## EXERCISE AIM
Where does the word "pentru" appear in the data? Copy every line that holds it.

Collected data:
---

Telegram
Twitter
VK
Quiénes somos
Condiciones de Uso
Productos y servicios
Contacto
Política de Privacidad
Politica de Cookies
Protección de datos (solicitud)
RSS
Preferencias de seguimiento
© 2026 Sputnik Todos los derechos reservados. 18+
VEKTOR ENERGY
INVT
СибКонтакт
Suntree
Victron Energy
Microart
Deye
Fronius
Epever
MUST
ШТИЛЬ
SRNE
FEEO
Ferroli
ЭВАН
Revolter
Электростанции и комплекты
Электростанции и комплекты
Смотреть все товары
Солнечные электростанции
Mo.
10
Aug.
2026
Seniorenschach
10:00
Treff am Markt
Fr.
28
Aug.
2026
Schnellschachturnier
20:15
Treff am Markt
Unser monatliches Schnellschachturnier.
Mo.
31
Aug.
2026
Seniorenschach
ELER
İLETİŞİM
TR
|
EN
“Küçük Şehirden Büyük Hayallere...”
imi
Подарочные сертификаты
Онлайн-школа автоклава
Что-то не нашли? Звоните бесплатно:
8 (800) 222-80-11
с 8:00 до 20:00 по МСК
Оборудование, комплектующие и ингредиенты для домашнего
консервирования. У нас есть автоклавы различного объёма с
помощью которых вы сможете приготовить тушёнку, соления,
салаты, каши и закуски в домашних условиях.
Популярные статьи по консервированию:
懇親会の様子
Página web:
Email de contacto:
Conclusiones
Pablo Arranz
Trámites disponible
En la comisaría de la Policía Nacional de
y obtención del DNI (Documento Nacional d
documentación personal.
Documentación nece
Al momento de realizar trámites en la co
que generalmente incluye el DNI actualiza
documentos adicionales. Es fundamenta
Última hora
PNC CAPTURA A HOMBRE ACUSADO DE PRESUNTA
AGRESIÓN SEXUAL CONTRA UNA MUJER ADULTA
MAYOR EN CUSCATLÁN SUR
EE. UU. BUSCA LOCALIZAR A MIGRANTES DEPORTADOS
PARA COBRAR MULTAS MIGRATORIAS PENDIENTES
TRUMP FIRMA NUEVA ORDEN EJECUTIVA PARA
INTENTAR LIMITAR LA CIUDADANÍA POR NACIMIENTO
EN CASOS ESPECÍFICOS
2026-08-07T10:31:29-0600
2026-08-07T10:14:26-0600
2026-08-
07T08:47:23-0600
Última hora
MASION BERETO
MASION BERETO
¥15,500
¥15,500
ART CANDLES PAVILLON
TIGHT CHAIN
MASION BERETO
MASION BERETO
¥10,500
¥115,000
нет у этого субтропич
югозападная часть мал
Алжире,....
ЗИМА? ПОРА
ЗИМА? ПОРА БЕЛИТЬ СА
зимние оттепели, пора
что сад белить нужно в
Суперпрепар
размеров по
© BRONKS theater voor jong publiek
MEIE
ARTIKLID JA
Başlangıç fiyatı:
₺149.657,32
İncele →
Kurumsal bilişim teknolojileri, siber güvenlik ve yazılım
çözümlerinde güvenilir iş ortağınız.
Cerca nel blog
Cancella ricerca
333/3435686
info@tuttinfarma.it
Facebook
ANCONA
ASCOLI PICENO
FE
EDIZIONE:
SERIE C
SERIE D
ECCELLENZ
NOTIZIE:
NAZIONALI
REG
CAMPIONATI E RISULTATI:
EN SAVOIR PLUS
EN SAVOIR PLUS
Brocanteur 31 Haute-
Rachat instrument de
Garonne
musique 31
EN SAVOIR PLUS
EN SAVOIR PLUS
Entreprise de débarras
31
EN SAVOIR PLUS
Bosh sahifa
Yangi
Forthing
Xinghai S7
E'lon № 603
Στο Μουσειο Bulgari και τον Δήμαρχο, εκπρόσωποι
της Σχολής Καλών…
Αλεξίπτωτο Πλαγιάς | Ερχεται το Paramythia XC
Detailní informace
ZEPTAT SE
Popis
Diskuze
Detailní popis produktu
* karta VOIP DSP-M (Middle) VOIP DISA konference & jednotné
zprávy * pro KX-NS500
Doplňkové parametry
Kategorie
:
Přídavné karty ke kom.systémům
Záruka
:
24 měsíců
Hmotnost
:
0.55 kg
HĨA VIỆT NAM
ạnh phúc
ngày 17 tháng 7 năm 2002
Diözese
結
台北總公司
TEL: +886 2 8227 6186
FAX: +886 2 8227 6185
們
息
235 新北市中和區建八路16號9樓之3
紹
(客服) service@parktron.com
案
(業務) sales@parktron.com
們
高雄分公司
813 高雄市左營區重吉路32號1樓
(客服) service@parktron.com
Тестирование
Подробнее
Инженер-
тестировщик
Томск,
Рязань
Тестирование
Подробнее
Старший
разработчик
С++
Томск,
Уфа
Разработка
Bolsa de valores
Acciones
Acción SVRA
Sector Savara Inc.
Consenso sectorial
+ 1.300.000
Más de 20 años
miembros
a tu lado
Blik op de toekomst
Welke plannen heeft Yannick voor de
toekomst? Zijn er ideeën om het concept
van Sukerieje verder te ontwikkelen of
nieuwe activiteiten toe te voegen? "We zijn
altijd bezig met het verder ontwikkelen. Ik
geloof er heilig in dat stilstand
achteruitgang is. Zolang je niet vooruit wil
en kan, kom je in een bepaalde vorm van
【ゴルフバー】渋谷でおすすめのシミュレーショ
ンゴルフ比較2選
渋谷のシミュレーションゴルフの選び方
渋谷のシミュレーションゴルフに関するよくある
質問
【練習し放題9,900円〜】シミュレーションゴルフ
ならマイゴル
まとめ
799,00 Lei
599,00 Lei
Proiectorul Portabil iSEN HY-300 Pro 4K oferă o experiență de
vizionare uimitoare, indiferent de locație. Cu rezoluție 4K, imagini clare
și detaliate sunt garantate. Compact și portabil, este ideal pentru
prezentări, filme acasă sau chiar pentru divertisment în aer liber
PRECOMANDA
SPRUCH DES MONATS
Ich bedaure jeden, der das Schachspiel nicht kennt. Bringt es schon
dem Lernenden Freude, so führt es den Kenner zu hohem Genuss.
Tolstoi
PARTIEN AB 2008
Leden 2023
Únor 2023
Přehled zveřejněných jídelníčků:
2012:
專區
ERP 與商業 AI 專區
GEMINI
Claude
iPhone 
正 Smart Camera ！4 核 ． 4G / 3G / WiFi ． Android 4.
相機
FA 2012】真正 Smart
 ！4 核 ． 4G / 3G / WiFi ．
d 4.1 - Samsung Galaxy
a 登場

---

## EXPECTED ANSWER
și detaliate sunt garantate. Compact și portabil, este ideal pentru
prezentări, filme acasă sau chiar pentru divertisment în aer liber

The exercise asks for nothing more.